With the majority of the script set on an island in the Caribbean, the filmmakers decided to shoot in The Bahamas, based out of the Atlantis resort in Nassau.

==Reception==

===Box office===
The film opened at number 3 in North America, earning $11,100,392 in its opening weekend behind The Incredibles and The Polar Express, with its widest release in 2,819 theaters. It grossed $28,331,233 domestically and $33,016,564 in international markets, adding up to a worldwide gross of $61,347,797.

===Critical response===
Review aggregator Rotten Tomatoes gave it an approval rating based on reviews. The site's critical consensus reads: "A slick but bland thriller." On Metacritic, the film has a weighted average score of 38 out of 100 based on 32 critics, indicating "generally unfavorable" reviews.

Ty Burr from The Boston Globe saw the film's potential as a "decent heist flick" during the opening robbery scene but felt it devolves into a plotless drag involving sightseeing and female-ogling in the Bahamas.
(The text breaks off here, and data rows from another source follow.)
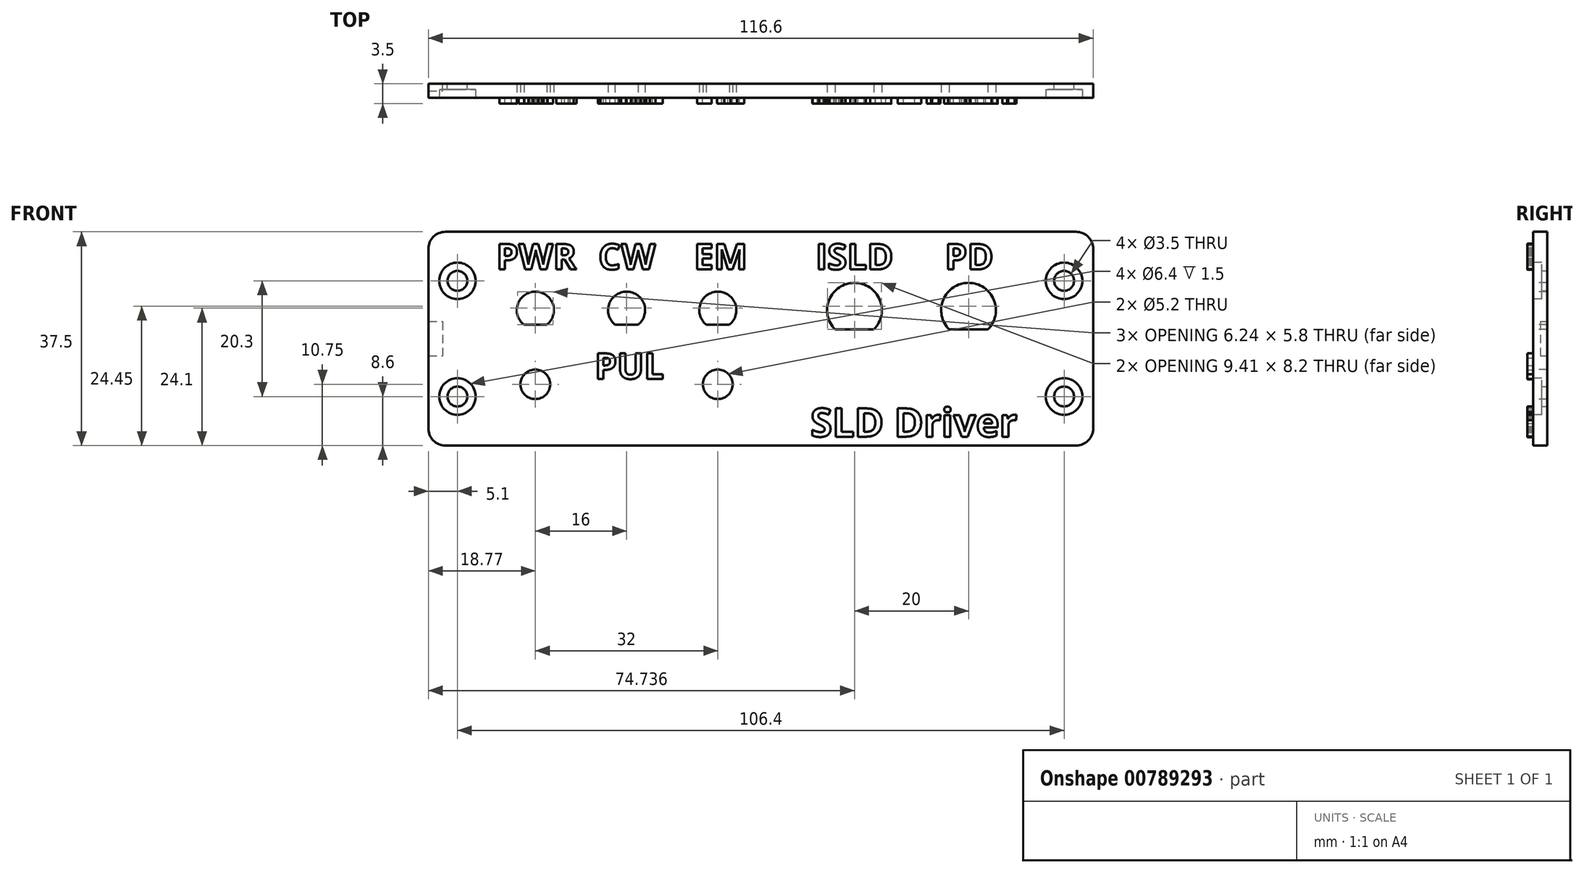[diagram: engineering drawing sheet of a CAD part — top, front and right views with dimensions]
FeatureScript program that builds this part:
annotation { "Feature Type Name" : "Feature", "Feature Type Description" : "" }
export const myFeature = defineFeature(function(context is Context, id is Id, definition is map)
    precondition{}
    {
        {
            var Q0;
            Q0=qCreatedBy(makeId("Front.planeOp"),FACE);
            var sketch = newSketch(context, id + "F0", { "sketchPlane" : qUnion([Q0])});
            skLineSegment(sketch, "E0.bottom", {"start": v(-55.3, 18.75) * mm, "end": v(55.3, 18.75) * mm});
            skLineSegment(sketch, "E0.top", {"start": v(-55.3, -18.75) * mm, "end": v(55.3, -18.75) * mm});
            skLineSegment(sketch, "E0.left", {"start": v(-58.3, 15.75) * mm, "end": v(-58.3, -15.75) * mm});
            skLineSegment(sketch, "E0.right", {"start": v(58.3, 15.75) * mm, "end": v(58.3, -15.75) * mm});
            skPoint(sketch, "E1.visualSharp", {"position": v(-58.3, 18.75) * mm});
            skArc(sketch, "E1.filletArc", {"start": v(-55.3, 18.75) * mm, "mid": v(-57.42, 17.87) * mm, "end": v(-58.3, 15.75) * mm});
            skPoint(sketch, "E2.visualSharp", {"position": v(58.3, 18.75) * mm});
            skArc(sketch, "E2.filletArc", {"start": v(58.3, 15.75) * mm, "mid": v(57.42, 17.87) * mm, "end": v(55.3, 18.75) * mm});
            skPoint(sketch, "E3.visualSharp", {"position": v(58.3, -18.75) * mm});
            skArc(sketch, "E3.filletArc", {"start": v(55.3, -18.75) * mm, "mid": v(57.42, -17.87) * mm, "end": v(58.3, -15.75) * mm});
            skPoint(sketch, "E4.visualSharp", {"position": v(-58.3, -18.75) * mm});
            skArc(sketch, "E4.filletArc", {"start": v(-58.3, -15.75) * mm, "mid": v(-57.42, -17.87) * mm, "end": v(-55.3, -18.75) * mm});
            skCircle(sketch, "E5", {"center": v(-53.2, 10.15) * mm, "radius": 1.75 * mm});
            skCircle(sketch, "E6", {"center": v(53.2, 10.15) * mm, "radius": 1.75 * mm});
            skCircle(sketch, "E7", {"center": v(-53.2, -10.15) * mm, "radius": 1.75 * mm});
            skCircle(sketch, "E8", {"center": v(53.2, -10.15) * mm, "radius": 1.75 * mm});
            skSolve(sketch);
        }
        {
            var Q0;
            Q0=makeQuery(id+"F0.imprint","IMPRINT",FACE,{"disambiguationData":[TD([[makeQuery(id+"F0.imprint","IMPRINT",EDGE,{"derivedFrom":sQuery(id+"F0.wireOp",EDGE,"E0.bottom")}),-1.0]])]});
            extrude(context, id + "F1", {"entities" : qUnion([Q0]), "depth" : 2.5 * mm});
        }
        {
            var Q0;
            Q0=makeQuery(id+"F1.opExtrude","CAP_FACE",FACE,{"disambiguationData":[OSD([sQuery(id+"F0.wireOp",EDGE,"E0.bottom"),sQuery(id+"F0.wireOp",EDGE,"E0.top"),sQuery(id+"F0.wireOp",EDGE,"E0.left"),sQuery(id+"F0.wireOp",EDGE,"E0.right"),sQuery(id+"F0.wireOp",EDGE,"E1.filletArc"),sQuery(id+"F0.wireOp",EDGE,"E2.filletArc"),sQuery(id+"F0.wireOp",EDGE,"E3.filletArc"),sQuery(id+"F0.wireOp",EDGE,"E4.filletArc"),sQuery(id+"F0.wireOp",EDGE,"E5"),sQuery(id+"F0.wireOp",EDGE,"E6"),sQuery(id+"F0.wireOp",EDGE,"E7"),sQuery(id+"F0.wireOp",EDGE,"E8")])],"isStart":false});
            var sketch = newSketch(context, id + "F2", { "sketchPlane" : qUnion([Q0])});
            skCircle(sketch, "E9", {"center": v(-53.2, 10.15) * mm, "radius": 3.2 * mm});
            skCircle(sketch, "E10", {"center": v(53.2, 10.15) * mm, "radius": 3.2 * mm});
            skCircle(sketch, "E11", {"center": v(-53.2, -10.15) * mm, "radius": 3.2 * mm});
            skCircle(sketch, "E12", {"center": v(53.2, -10.15) * mm, "radius": 3.2 * mm});
            skSolve(sketch);
        }
        {
            var Q0;
            Q0=qSketchRegion(id+"F2",true);
            extrude(context, id + "F3", {"entities" : qUnion([Q0]), "operationType" : NewBodyOperationType.REMOVE, "oppositeDirection" : true, "depth" : 1.5 * mm});
        }
        {
            var Q0;
            Q0=makeQuery(id+"F1.opExtrude","CAP_FACE",FACE,{"disambiguationData":[OSD([sQuery(id+"F0.wireOp",EDGE,"E0.bottom"),sQuery(id+"F0.wireOp",EDGE,"E0.top"),sQuery(id+"F0.wireOp",EDGE,"E0.left"),sQuery(id+"F0.wireOp",EDGE,"E0.right"),sQuery(id+"F0.wireOp",EDGE,"E1.filletArc"),sQuery(id+"F0.wireOp",EDGE,"E2.filletArc"),sQuery(id+"F0.wireOp",EDGE,"E3.filletArc"),sQuery(id+"F0.wireOp",EDGE,"E4.filletArc"),sQuery(id+"F0.wireOp",EDGE,"E5"),sQuery(id+"F0.wireOp",EDGE,"E6"),sQuery(id+"F0.wireOp",EDGE,"E7"),sQuery(id+"F0.wireOp",EDGE,"E8")])],"isStart":true});
            var sketch = newSketch(context, id + "F4", { "sketchPlane" : qUnion([Q0])});
            skLineSegment(sketch, "E13.bottom", {"start": v(58.3, 3) * mm, "end": v(55.8, 3) * mm});
            skLineSegment(sketch, "E13.top", {"start": v(58.3, -3) * mm, "end": v(55.8, -3) * mm});
            skLineSegment(sketch, "E13.left", {"start": v(58.3, 3) * mm, "end": v(58.3, -3) * mm});
            skLineSegment(sketch, "E13.right", {"start": v(55.8, 3) * mm, "end": v(55.8, -3) * mm});
            skSolve(sketch);
        }
        {
            var Q0;
            Q0=qSketchRegion(id+"F4",true);
            extrude(context, id + "F5", {"entities" : qUnion([Q0]), "operationType" : NewBodyOperationType.REMOVE, "oppositeDirection" : true, "depth" : 1.25 * mm});
        }
        {
            var Q0;
            Q0=makeQuery(id+"F1.opExtrude","CAP_FACE",FACE,{"disambiguationData":[OSD([sQuery(id+"F0.wireOp",EDGE,"E0.bottom"),sQuery(id+"F0.wireOp",EDGE,"E0.top"),sQuery(id+"F0.wireOp",EDGE,"E0.left"),sQuery(id+"F0.wireOp",EDGE,"E0.right"),sQuery(id+"F0.wireOp",EDGE,"E1.filletArc"),sQuery(id+"F0.wireOp",EDGE,"E2.filletArc"),sQuery(id+"F0.wireOp",EDGE,"E3.filletArc"),sQuery(id+"F0.wireOp",EDGE,"E4.filletArc"),sQuery(id+"F0.wireOp",EDGE,"E5"),sQuery(id+"F0.wireOp",EDGE,"E6"),sQuery(id+"F0.wireOp",EDGE,"E7"),sQuery(id+"F0.wireOp",EDGE,"E8")])],"isStart":false});
            var sketch = newSketch(context, id + "F6", { "sketchPlane" : qUnion([Q0])});
            skLineSegment(sketch, "E14", {"start": v(-63.46, 5) * mm, "end": v(64.15, 5) * mm, "construction": true});
            skArc(sketch, "E15", {"start": v(-37.52, 2.45) * mm, "mid": v(-39.53, 8.25) * mm, "end": v(-41.55, 2.45) * mm});
            skArc(sketch, "E16", {"start": v(-21.52, 2.45) * mm, "mid": v(-23.53, 8.25) * mm, "end": v(-25.55, 2.45) * mm});
            skArc(sketch, "E17", {"start": v(-5.52, 2.45) * mm, "mid": v(-7.53, 8.25) * mm, "end": v(-9.55, 2.45) * mm});
            skArc(sketch, "E18", {"start": v(39.82, 1.6) * mm, "mid": v(36.44, 9.8) * mm, "end": v(33.05, 1.6) * mm});
            skArc(sketch, "E19", {"start": v(19.82, 1.6) * mm, "mid": v(16.44, 9.8) * mm, "end": v(13.05, 1.6) * mm});
            skLineSegment(sketch, "E20", {"start": v(-48.3, 18.75) * mm, "end": v(-48.3, -12.75) * mm, "construction": true});
            skLineSegment(sketch, "E21", {"start": v(-48.3, -12.75) * mm, "end": v(48.3, -12.75) * mm, "construction": true});
            skLineSegment(sketch, "E22", {"start": v(48.3, -12.75) * mm, "end": v(48.3, 18.75) * mm, "construction": true});
            skLineSegment(sketch, "E23", {"start": v(-41.55, 2.45) * mm, "end": v(-37.52, 2.45) * mm});
            skLineSegment(sketch, "E24.trimOffspring", {"start": v(-25.55, 2.45) * mm, "end": v(-21.52, 2.45) * mm});
            skLineSegment(sketch, "E25.trimOffspring", {"start": v(-9.55, 2.45) * mm, "end": v(-5.52, 2.45) * mm});
            skLineSegment(sketch, "E26", {"start": v(13.05, 1.6) * mm, "end": v(19.82, 1.6) * mm});
            skLineSegment(sketch, "E27.trimOffspring", {"start": v(33.05, 1.6) * mm, "end": v(39.82, 1.6) * mm});
            skLineSegment(sketch, "E28", {"start": v(11.1, 9.8) * mm, "end": v(46.97, 9.8) * mm, "construction": true});
            skLineSegment(sketch, "E29", {"start": v(-42.3, 8.25) * mm, "end": v(6.57, 8.25) * mm, "construction": true});
            skCircle(sketch, "E30", {"center": v(-39.53, -8) * mm, "radius": 2.6 * mm});
            skCircle(sketch, "E31", {"center": v(-7.53, -8) * mm, "radius": 2.6 * mm});
            skLineSegment(sketch, "E32", {"start": v(-63, -8) * mm, "end": v(6.15, -8) * mm, "construction": true});
            skSolve(sketch);
        }
        {
            var Q0;
            Q0=qSketchRegion(id+"F6",true);
            extrude(context, id + "F7", {"entities" : qUnion([Q0]), "operationType" : NewBodyOperationType.REMOVE, "endBound" : BoundingType.THROUGH_ALL, "oppositeDirection" : true, "depth" : 25 * mm});
        }
        {
            var Q0;
            Q0=makeQuery(id+"F1.opExtrude","CAP_FACE",FACE,{"disambiguationData":[OSD([sQuery(id+"F0.wireOp",EDGE,"E0.bottom"),sQuery(id+"F0.wireOp",EDGE,"E0.top"),sQuery(id+"F0.wireOp",EDGE,"E0.left"),sQuery(id+"F0.wireOp",EDGE,"E0.right"),sQuery(id+"F0.wireOp",EDGE,"E1.filletArc"),sQuery(id+"F0.wireOp",EDGE,"E2.filletArc"),sQuery(id+"F0.wireOp",EDGE,"E3.filletArc"),sQuery(id+"F0.wireOp",EDGE,"E4.filletArc"),sQuery(id+"F0.wireOp",EDGE,"E5"),sQuery(id+"F0.wireOp",EDGE,"E6"),sQuery(id+"F0.wireOp",EDGE,"E7"),sQuery(id+"F0.wireOp",EDGE,"E8")])],"isStart":false});
            var sketch = newSketch(context, id + "F8", { "sketchPlane" : qUnion([Q0])});
            skText(sketch, "E33", { "text": "PWR", "fontName": "OpenSans-Bold.ttf"});
            skLineSegment(sketch, "E34", {"start": v(-84.62, 12.15) * mm, "end": v(84.91, 12.15) * mm, "construction": true});
            skText(sketch, "E35", { "text": "CW", "fontName": "OpenSans-Bold.ttf"});
            skText(sketch, "E36", { "text": "EM", "fontName": "OpenSans-Bold.ttf"});
            skText(sketch, "E37", { "text": "ISLD", "fontName": "OpenSans-Bold.ttf"});
            skText(sketch, "E38", { "text": "PD", "fontName": "OpenSans-Bold.ttf"});
            const initialGuessF8  = {"E33": [-0.0464, 0.01215, 1, 0, 0.0045], "E35": [-0.0285, 0.01215, 1, 0, 0.0045], "E36": [-0.01172, 0.01215, 1, 0, 0.0045], "E37": [0.0096, 0.01215, 1, 0, 0.0045], "E38": [0.03227, 0.01215, 1, 0, 0.0045]};
            skSetInitialGuess(sketch, initialGuessF8);
            skSolve(sketch);
        }
        {
            var Q0;
            Q0=qSketchRegion(id+"F8",true);
            extrude(context, id + "F9", {"entities" : qUnion([Q0]), "operationType" : NewBodyOperationType.ADD, "depth" : 1 * mm});
        }
        {
            var Q0;
            {var subQ0=sQuery(id+"F0.wireOp",EDGE,"E0.right");var subQ1=sQuery(id+"F0.wireOp",EDGE,"E3.filletArc");var subQ2=sQuery(id+"F0.wireOp",EDGE,"E4.filletArc");var subQ3=sQuery(id+"F0.wireOp",EDGE,"E1.filletArc");var subQ4=sQuery(id+"F0.wireOp",EDGE,"E0.top");var subQ5=sQuery(id+"F0.wireOp",EDGE,"E0.left");var subQ6=sQuery(id+"F0.wireOp",EDGE,"E2.filletArc");var subQ7=sQuery(id+"F0.wireOp",EDGE,"E0.bottom");Q0=makeQuery(id+"F9.boolean.opBoolean","SPLIT",FACE,{"disambiguationData":[TD([makeQuery(id+"F1.opExtrude","SWEPT_FACE",FACE,{"disambiguationData":[OSD([subQ7])]})])],"derivedFrom":makeQuery(id+"F1.opExtrude","CAP_FACE",FACE,{"disambiguationData":[OSD([subQ7,subQ4,subQ5,subQ0,subQ3,subQ6,subQ1,subQ2,sQuery(id+"F0.wireOp",EDGE,"E5"),sQuery(id+"F0.wireOp",EDGE,"E6"),sQuery(id+"F0.wireOp",EDGE,"E7"),sQuery(id+"F0.wireOp",EDGE,"E8")])],"isStart":false})});}
            var sketch = newSketch(context, id + "F10", { "sketchPlane" : qUnion([Q0])});
            skText(sketch, "E39", { "text": "PUL", "fontName": "OpenSans-Bold.ttf"});
            const initialGuessF10  = {"E39": [-0.02913, -0.00705, 1, 0, 0.0045]};
            skSetInitialGuess(sketch, initialGuessF10);
            skSolve(sketch);
        }
        {
            var Q0;
            Q0=qSketchRegion(id+"F10",true);
            extrude(context, id + "F11", {"entities" : qUnion([Q0]), "operationType" : NewBodyOperationType.ADD, "depth" : 1 * mm});
        }
        {
            var Q0;
            {var subQ70=sQuery(id+"F0.wireOp",EDGE,"E0.right");var subQ114=sQuery(id+"F0.wireOp",EDGE,"E3.filletArc");var subQ120=sQuery(id+"F0.wireOp",EDGE,"E4.filletArc");var subQ132=sQuery(id+"F0.wireOp",EDGE,"E1.filletArc");var subQ140=sQuery(id+"F0.wireOp",EDGE,"E0.top");var subQ143=sQuery(id+"F0.wireOp",EDGE,"E0.left");var subQ152=sQuery(id+"F0.wireOp",EDGE,"E2.filletArc");var subQ182=sQuery(id+"F0.wireOp",EDGE,"E0.bottom");var subQ183=makeQuery(id+"F1.opExtrude","SWEPT_FACE",FACE,{"disambiguationData":[OSD([subQ182])]});Q0=makeQuery(id+"F11.boolean.opBoolean","SPLIT",FACE,{"disambiguationData":[TD([subQ183])],"derivedFrom":makeQuery(id+"F9.boolean.opBoolean","SPLIT",FACE,{"disambiguationData":[TD([subQ183])],"derivedFrom":makeQuery(id+"F1.opExtrude","CAP_FACE",FACE,{"disambiguationData":[OSD([subQ182,subQ140,subQ143,subQ70,subQ132,subQ152,subQ114,subQ120,sQuery(id+"F0.wireOp",EDGE,"E5"),sQuery(id+"F0.wireOp",EDGE,"E6"),sQuery(id+"F0.wireOp",EDGE,"E7"),sQuery(id+"F0.wireOp",EDGE,"E8")])],"isStart":false})})});}
            var sketch = newSketch(context, id + "F12", { "sketchPlane" : qUnion([Q0])});
            skText(sketch, "E40", { "text": "SLD Driver", "fontName": "OpenSans-Bold.ttf"});
            const initialGuessF12  = {"E40": [0.00869, -0.0172, 1, 0, 0.005]};
            skSetInitialGuess(sketch, initialGuessF12);
            skSolve(sketch);
        }
        {
            var Q0;
            Q0=qSketchRegion(id+"F12",true);
            extrude(context, id + "F13", {"entities" : qUnion([Q0]), "operationType" : NewBodyOperationType.ADD, "depth" : 1 * mm});
        }
    });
Peter Howell of the Toronto Star gave note of Zbyszewski and Rosenberg's script feeling barebones within its given genre and moving "unsteadily between crime drama and romantic farce", and Ratner's direction matching it in terms of tonal whiplash and coming across like a "tourist infomercial," calling it "one of the most lackadaisical Hollywood projects of the year." Scott Tobias of The A.V. Club criticized Ratner and Zbyszewski for making a "pale revision" of Michael Mann's Heat that sidesteps both the heist and interesting characters for more macho posturing and homophobic humor between its two male leads.

Entertainment Weeklys Owen Gleiberman gave the film a B− grade, calling it "a knowingly preposterous toy thriller--a sheer escape from consequence." Roger Ebert pointed out the numerous plot machinations and "behavior-circling clichés" amongst the characters throughout the film but gave it credit for accomplishing the type of entertainment it aims to be, despite there being better movie choices for film-goers to check out, saying that "After the Sunset is skillfully made, but it's not necessary […] On the other hand, should you see it, the time will pass pleasantly." James Berardinelli found the film to be "a mess, but [it's] a fun, breezy mess", criticizing the overall heist and weak characterization but gave praise to the quick pacing, three-way chemistry between Brosnan, Hayek and Harrelson, and Dante Spinotti's cinematography for capturing the "natural beauty" of its Caribbean setting, saying "despite not being especially well-written, it nevertheless offers a 100-minute, unpretentious diversion."